‘‘Prorogation of Parliament’’ – How many times have you heard this phrase lately? The answer is probably a lot, and almost certainly in relation to Brexit. But did you know that the prorogation of Parliament is also impacting family law?
Prorogation is the term used for the formal end of a parliamentary session. It halts nearly all parliamentary business, including most bills and all motions and parliamentary questions. Now this is important to us family lawyers, as there are two very significant family law bills currently going through Parliament. The first is the draft Domestic Abuse Bill, which among other things aims to protect and support victims and their families, defines in law what constitutes domestic abuse, prohibits perpetrators from cross-examining their victims in person in the family courts, provides for new draft Domestic Abuse Protection Notices and Orders and so forth. The second is the Divorce, Dissolution and Separation Bill, which aims to introduce a system of no-fault divorce.
Now as a result of the prorogation, the family law bills will either be abandoned, reintroduced from scratch in the next parliamentary session or carried over so that the scrutiny already taken place will not go to waste. Unfortunately, we now know that only three bills will be carried over, and they do not include the family law bills. This has caused a huge amount of upset to a number of people, particularly those who have spent years campaigning for reform.
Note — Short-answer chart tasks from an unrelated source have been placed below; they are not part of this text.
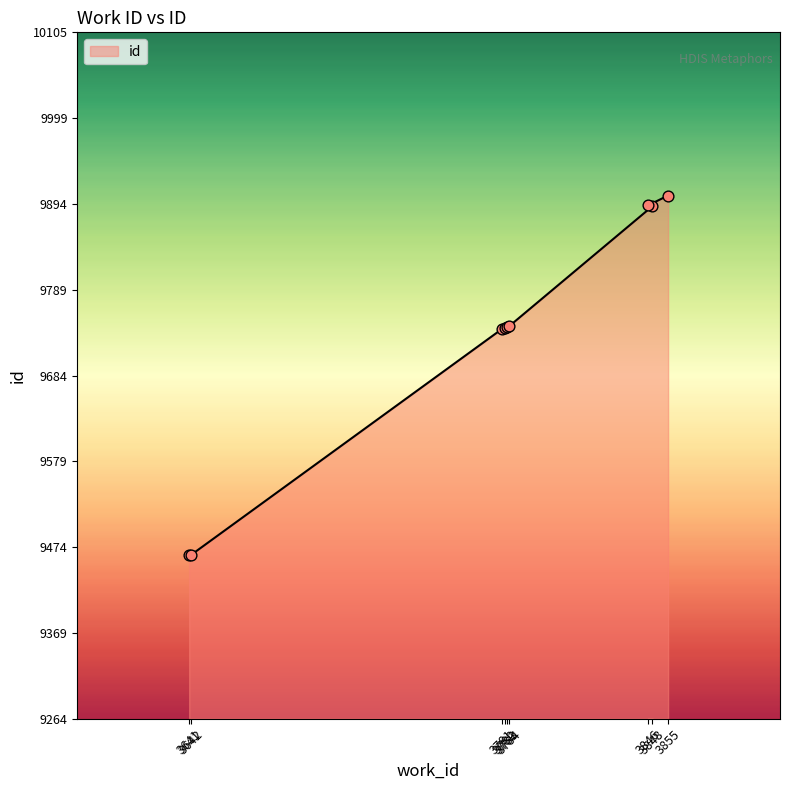

Approximately how many times larger is the value at 3781 compared to 3783?

1.0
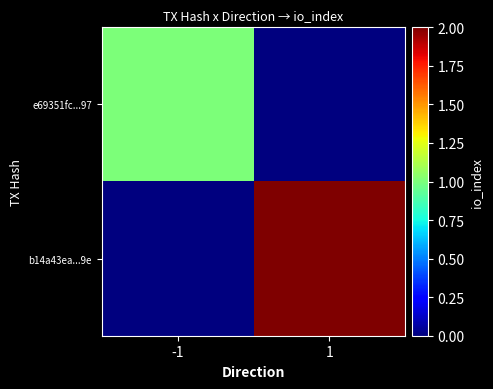

Reading right to left, extract all data points from this chart.

e69351fc...97: 1=0	-1=1
b14a43ea...9e: 1=2	-1=0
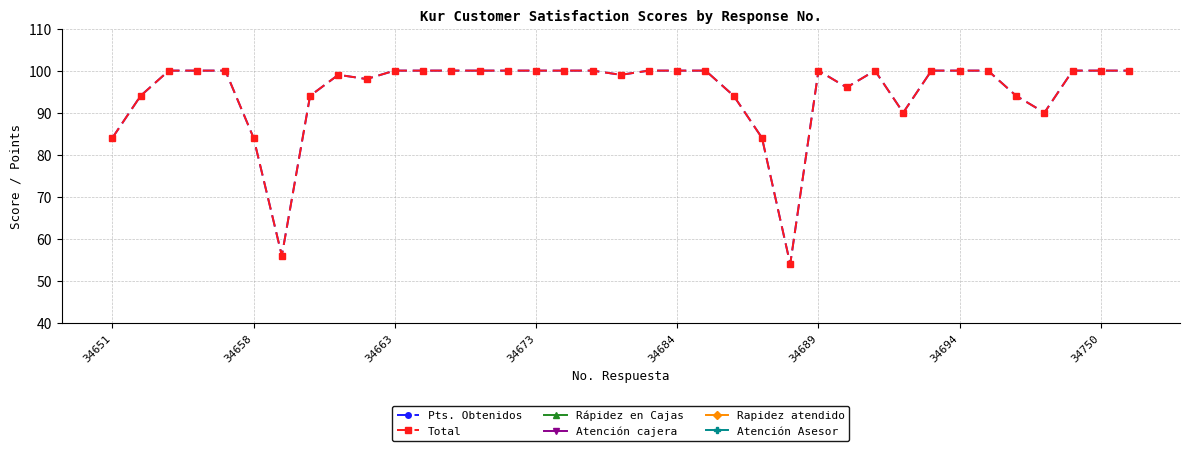

Which series has the widest spread of values?

Pts. Obtenidos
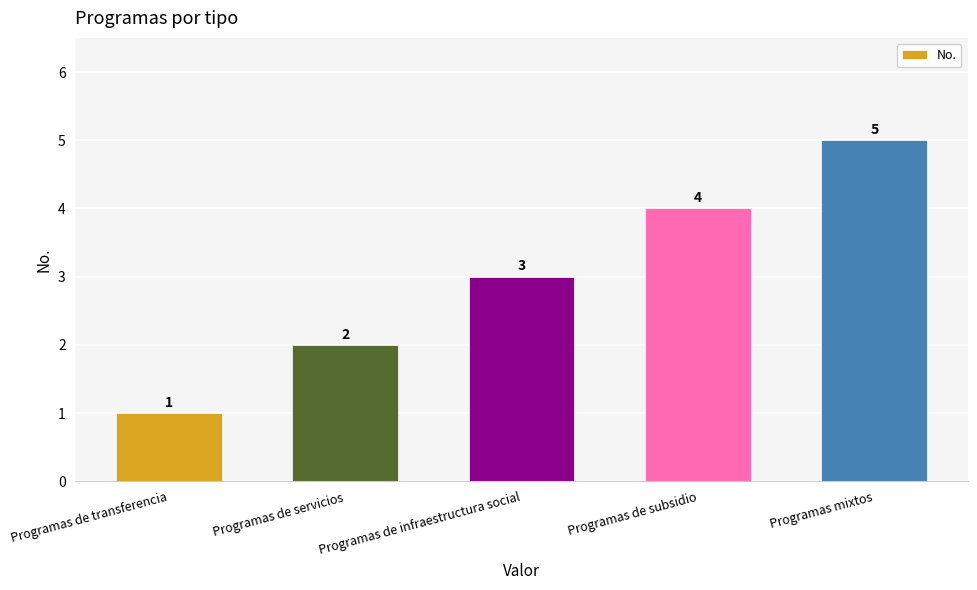

How many values are below 3?

2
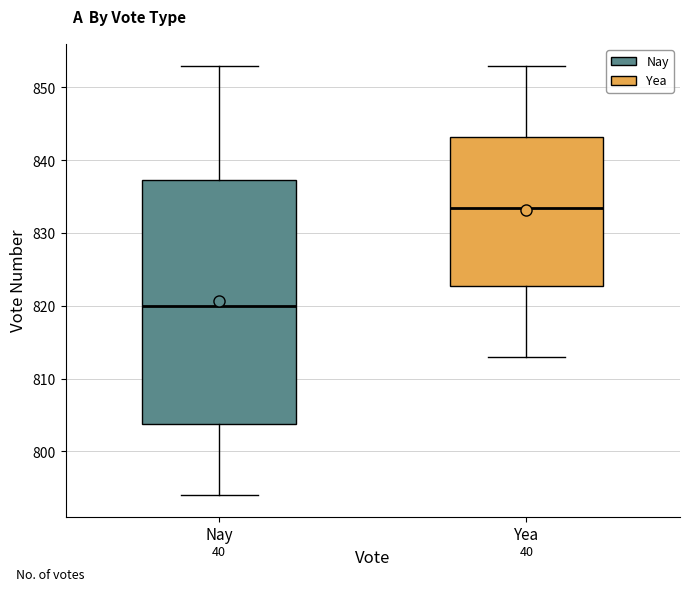

Comparing the boxes themselves (not the whiskers), which one is the tallest?

Nay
In terms of what happens next, it is sincerely hoped that the government reintroduces the bills after Parliament returns on the 14 October, and indeed Women’s Aid have demanded a clear, public commitment that the draft Domestic Abuse Bill will be brought back. We are yet to receive such a commitment for either bill. If the bills are reintroduced, it is hoped that they will swiftly make their way through the legislative process, although this seems unlikely in light of the ongoing Brexit situation. Both bills are long overdue. In particular, the Domestic Abuse Bill needs implementing fast to protect victims of domestic abuse.
For now, we can only sit back and wait for the Queen’s speech, and take comfort in the comments of Jacob Rees-Mogg, who recently hinted that the draft Domestic Abuse Bill will be returning. Sadly the future of the draft Divorce, Dissolution and Separation Bill is less clear.